Saturday, September 13, 2014

The Snow Queen

It’s only been a couple of days since we got the news. It seemed like months, years. I was surprised at how lightly I took it all. The very foundations of the life we’d built together were crumbling. And I didn’t care. Had I gone numb?

“Kev,” I said to him, reaching out to grab his hand. He just sat there in front of the computer. He didn’t even flinch. He was like that ever since that day. I gave up. I stood up and approached the window. A flock of birds was making its way across the vilely crimson sunset. Couples walking along the beach, neighbors tending to their barbecues beyond my rose garden, waving their hands in a futile attempt to disperse the thick clouds of mosquitoes. The air was heavy, moist. Warm. Why did it feel so cold, then? “What are we going to tell the kids?”

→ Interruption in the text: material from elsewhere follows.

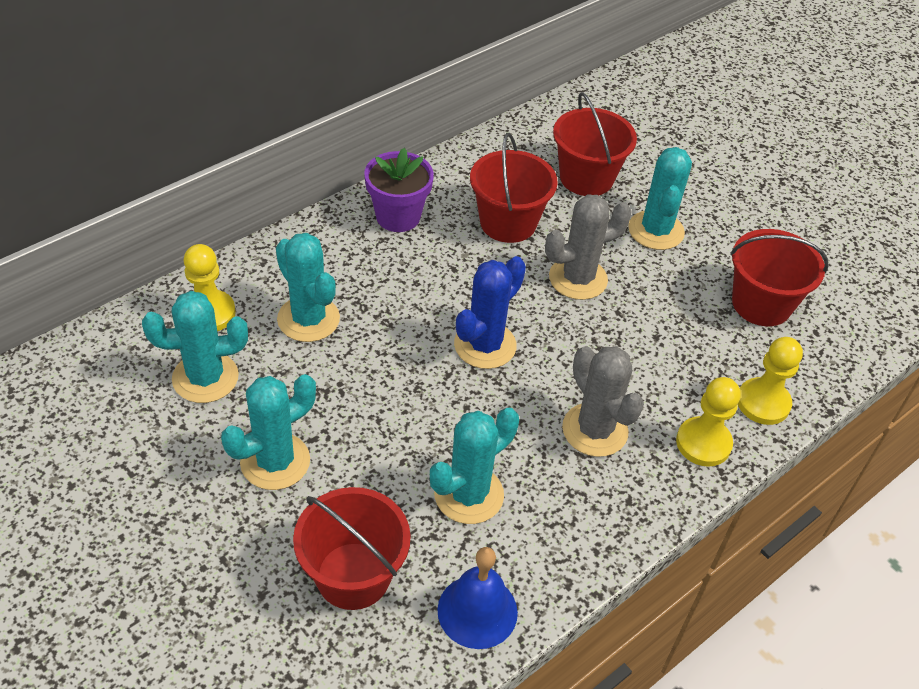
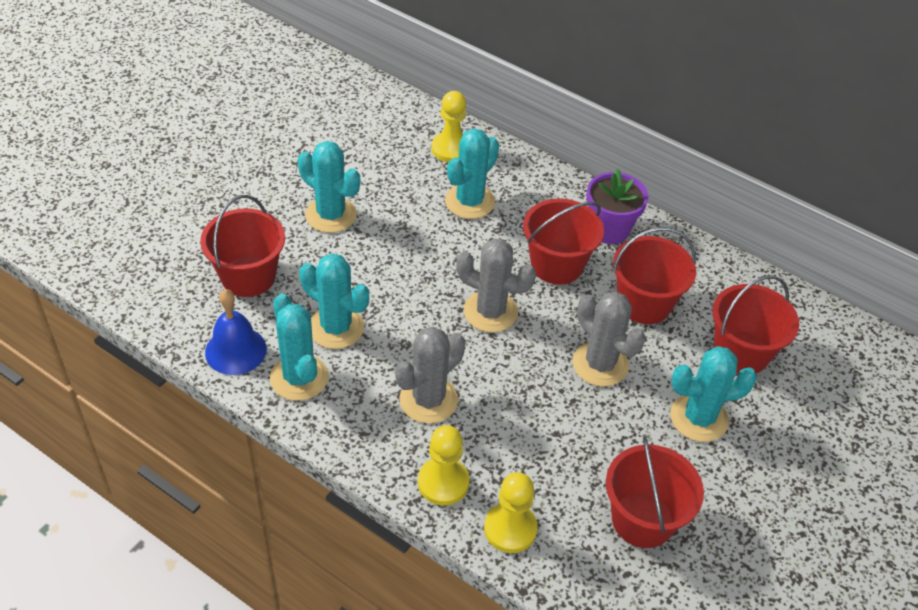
camera: 75 degrees right, 0 degrees up
turquoise cactus [142,291,248,403] -> turquoise cactus moved to [270,294,328,401]
blue cactus [454,256,526,369] -> grey cactus [456,239,536,332]
none -> red bucket [523,199,604,285]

No response. Only his incessant clicking. That damned mouse wouldn’t stop clicking. I had half a mind to just leave and curl up in a corner. But I couldn’t. Not now. There was too much to lose. Every moment was precious. Why couldn’t he see it?

I’ll make him see. I turned his seat around, so that now he was facing me. “Look at me,” I told him. It took a while, but at long last, he turned his bespectacled gaze toward me. I gazed deep into his green eyes and placed my hand on his cheek. I could feel it prickle. I didn’t even notice when I teared up. But his gaze remained empty, cold. “Why are you doing this? Where are you?”

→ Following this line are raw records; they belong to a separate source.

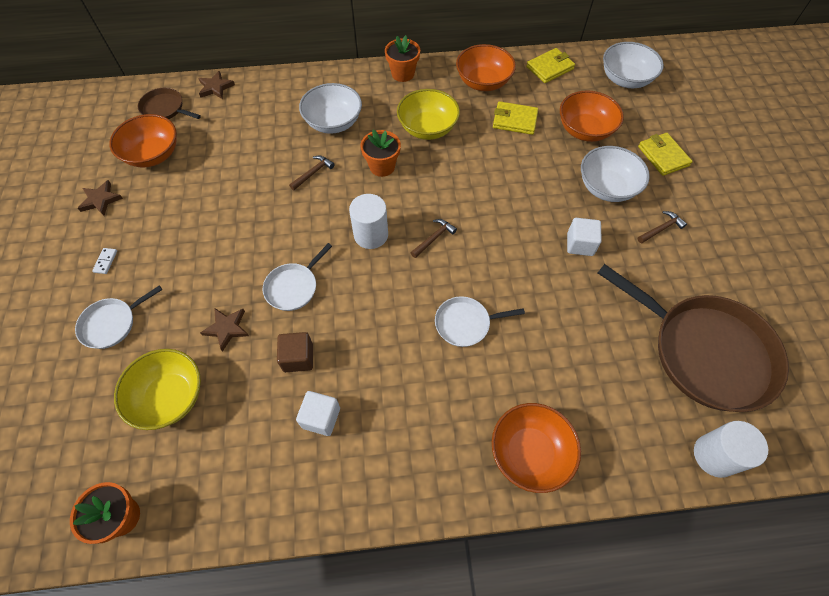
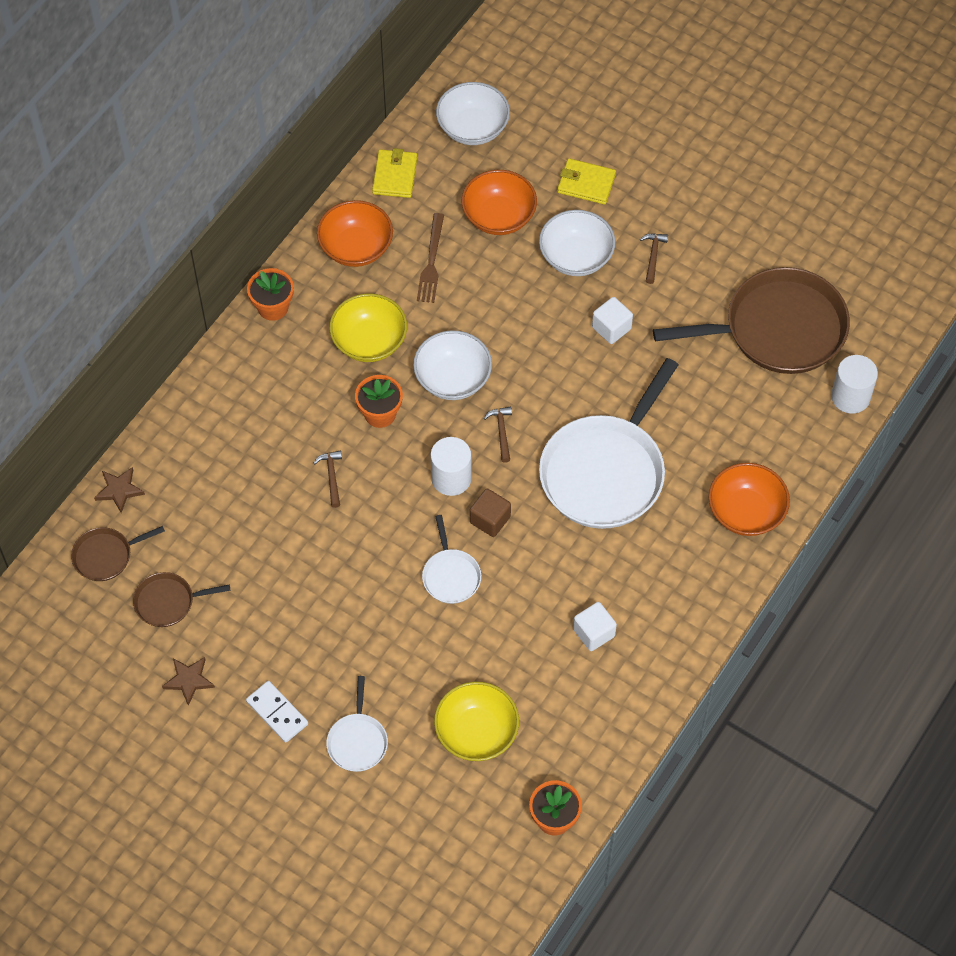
camera: 50 degrees left, 0 degrees up
white domino [92,248,117,274] -> white domino [246,681,308,743], size x1.85
orange bowl [109,114,177,168] -> brown pan [133,572,230,627]
brown star [200,308,249,352] -> none
brown cube [277,332,313,372] -> brown cube moved to [470,488,511,537]
white bowl [299,83,362,134] -> white bowl moved to [413,330,492,400]
white pan [435,296,525,347] -> white pan [539,358,678,529], size x2.16
yellow wallet [493,101,538,135] -> brown fork [417,213,444,303]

“I’m already gone,” he whispered after what seemed like an eternity. “I’m dying, Gina.”

“So what if you are?”

“What the hell did you just say?” He pushed my hand away. Finally, a reaction!

“I asked you a question,” I told him. “You are dying. Yes. I know that. You think it’s easy for me to take?”

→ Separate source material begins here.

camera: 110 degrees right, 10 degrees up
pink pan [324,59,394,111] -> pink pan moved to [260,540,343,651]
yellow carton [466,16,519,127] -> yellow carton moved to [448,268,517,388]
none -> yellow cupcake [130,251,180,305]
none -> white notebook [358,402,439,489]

“Well, ever since the results came in, you acted as if nothing happened. It makes me wonder, you know?”

“About what?”

“If you even care. At all.”

“I don’t care?” I asked him, drawing my face closer to his. I did not notice when he stood up. “All you do now is sit at your computer all day and solve those stupid puzzles while I do my best to make things work around here and not go mad from it all. And you say I’m the one who doesn’t care?”

“I’m sorry,” he told me as he turned his gaze away. For the first time in the last couple of days, I thought I saw something change in his eyes. He felt that. I could see his hands shaking. I grabbed them. “What will we tell the kids? What are we going to do?” His voice was shaking. I kissed him. I could feel warm again. For a moment I lost myself in the warmth. Then came the embraces, and then I whispered into his ear:

“We’ll be fine.”


That night, for the first time in forever, I felt safe, at ease, as if we were two halves of the same whole again. I didn’t know how long it would last – I didn’t care. I was there for him, he was there with me. And at that moment I knew, no matter what may come our way, we had found something eternal. We were swimming in a shard of eternity.